(Dataset entries)

::::::

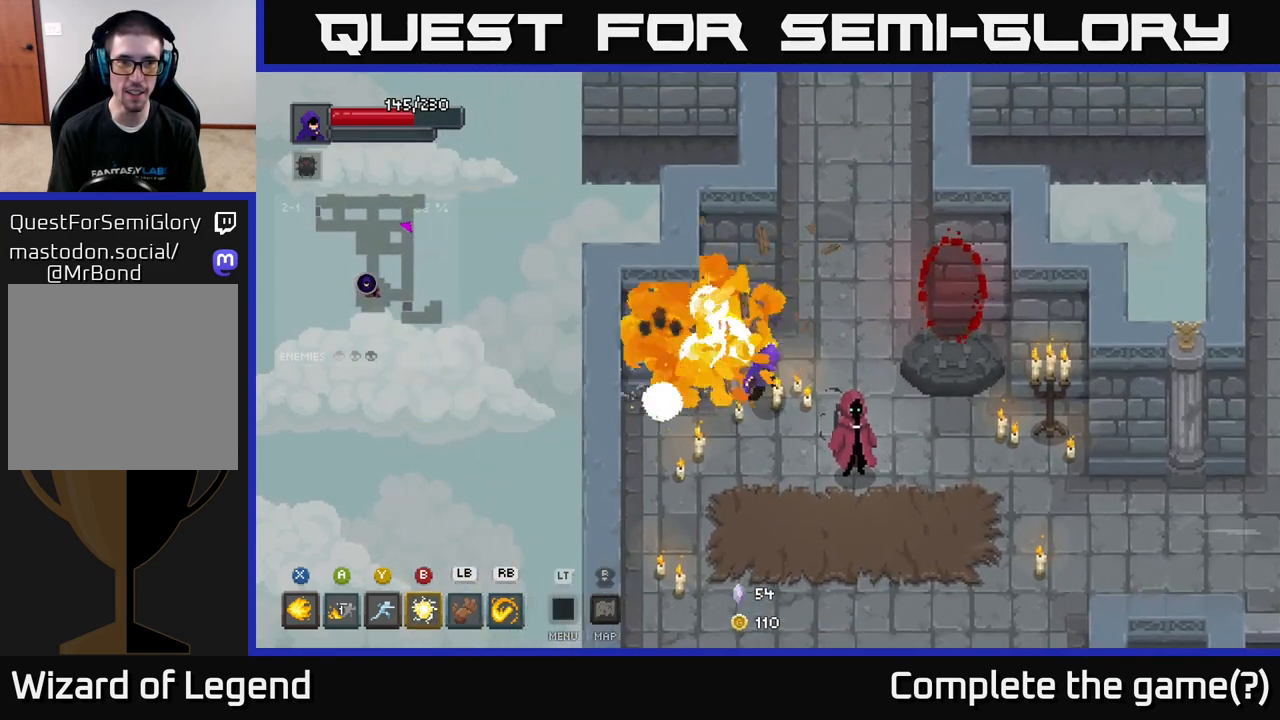
{"buttons": [], "left_stick": "down-left", "right_stick": "center", "events": [[33, "X", "down"], [100, "left_stick", "center"], [183, "X", "up"], [233, "left_stick", "left"], [450, "left_stick", "down-left"]]}
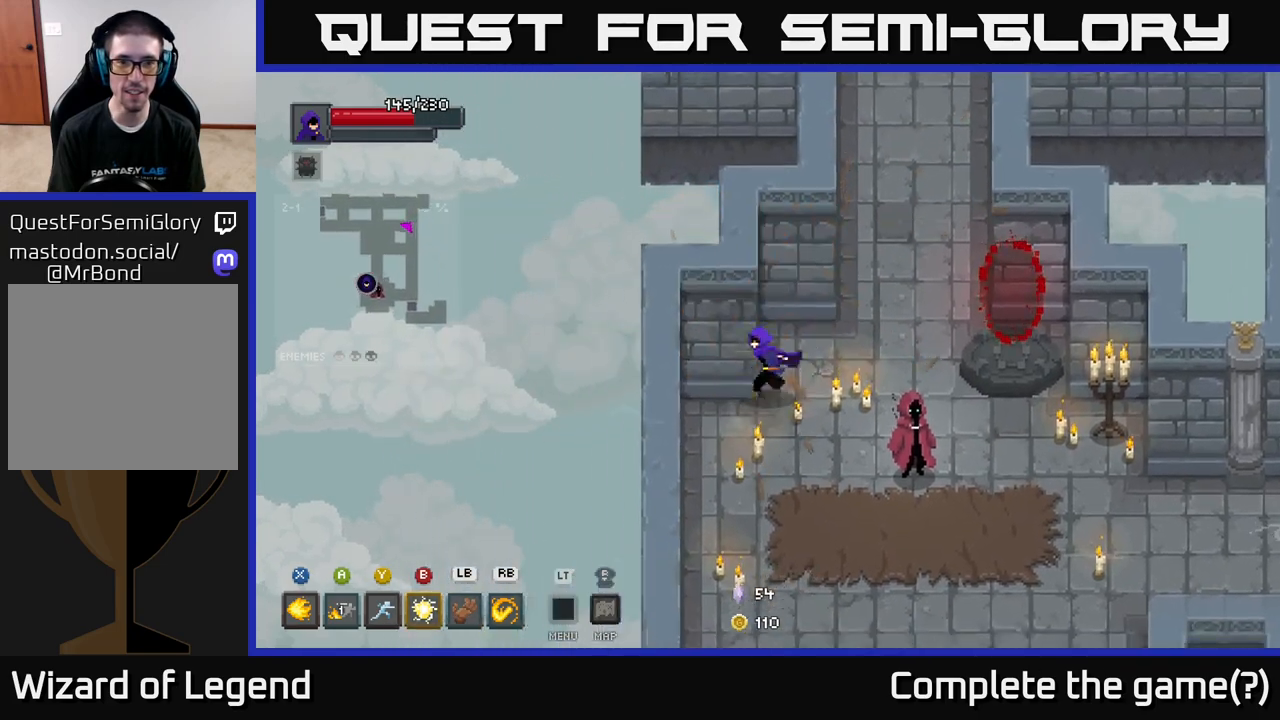
{"buttons": [], "left_stick": "up-right", "right_stick": "center", "events": [[133, "left_stick", "right"], [233, "left_stick", "up-right"]]}
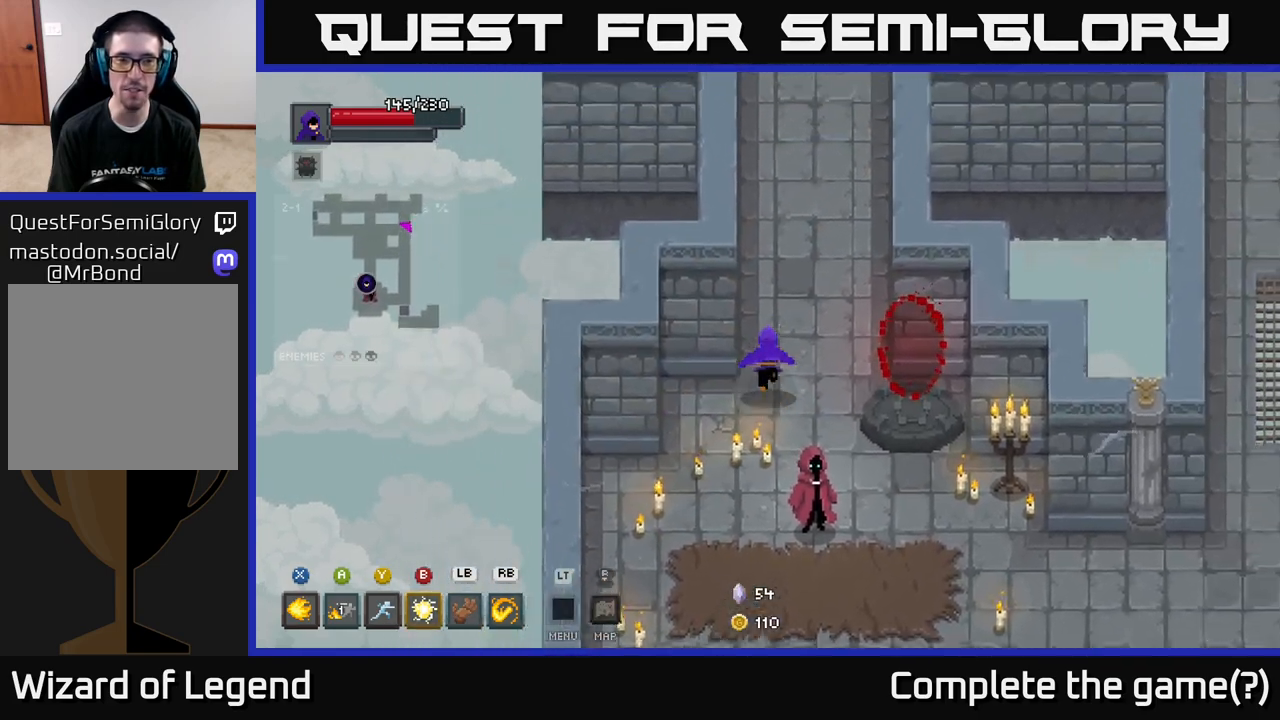
{"buttons": [], "left_stick": "up", "right_stick": "center", "events": [[100, "left_stick", "up"]]}
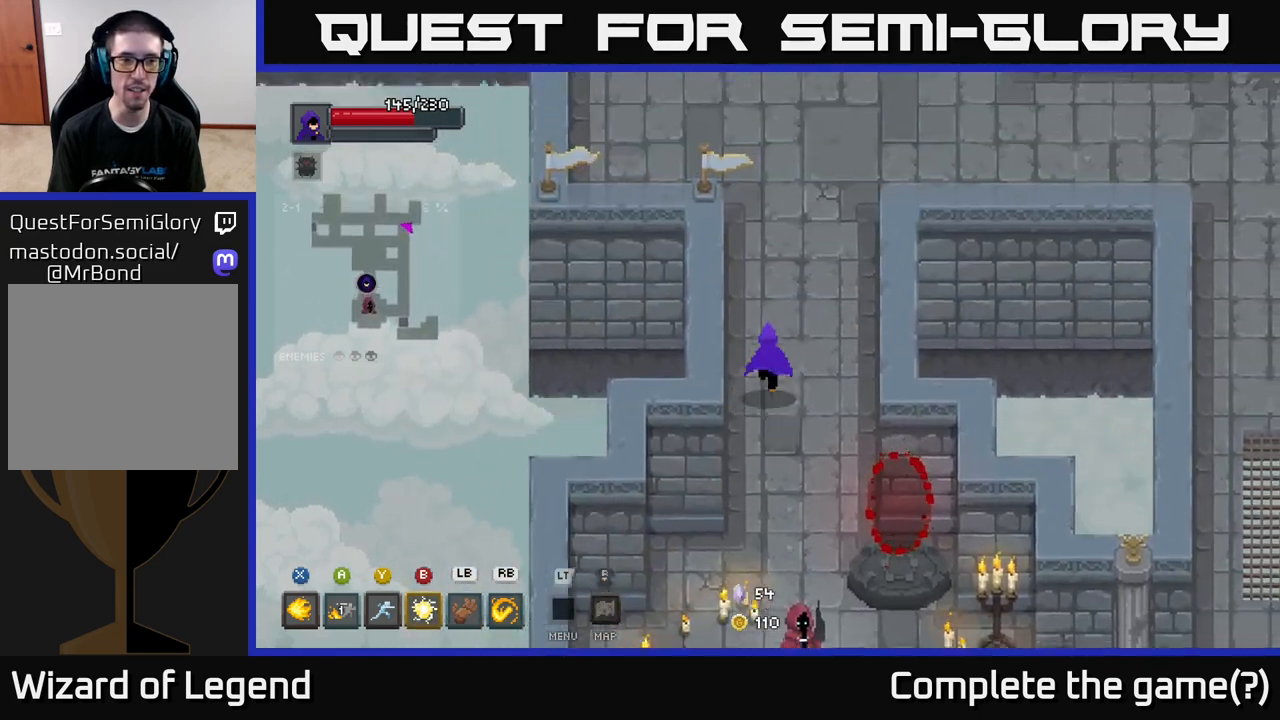
{"buttons": [], "left_stick": "down", "right_stick": "center", "events": [[117, "left_stick", "right"], [183, "left_stick", "down"]]}
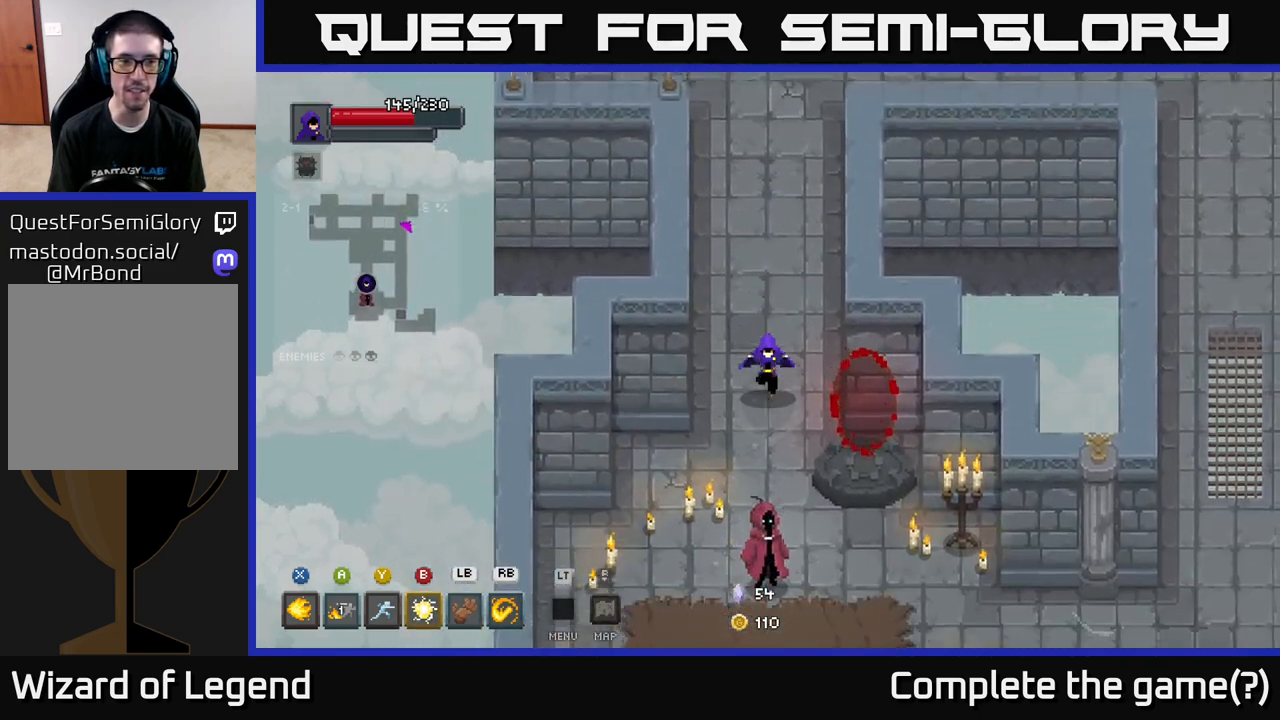
{"buttons": [], "left_stick": "down-right", "right_stick": "center", "events": [[400, "left_stick", "down-right"]]}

::::::

_WHAT TO PRODUCE_
Show the lines of the records above that mention "down".

_EXPECTED OUTPUT_
{"buttons": [], "left_stick": "down-left", "right_stick": "center", "events": [[33, "X", "down"], [100, "left_stick", "center"], [183, "X", "up"], [233, "left_stick", "left"], [450, "left_stick", "down-left"]]}
{"buttons": [], "left_stick": "down", "right_stick": "center", "events": [[117, "left_stick", "right"], [183, "left_stick", "down"]]}
{"buttons": [], "left_stick": "down-right", "right_stick": "center", "events": [[400, "left_stick", "down-right"]]}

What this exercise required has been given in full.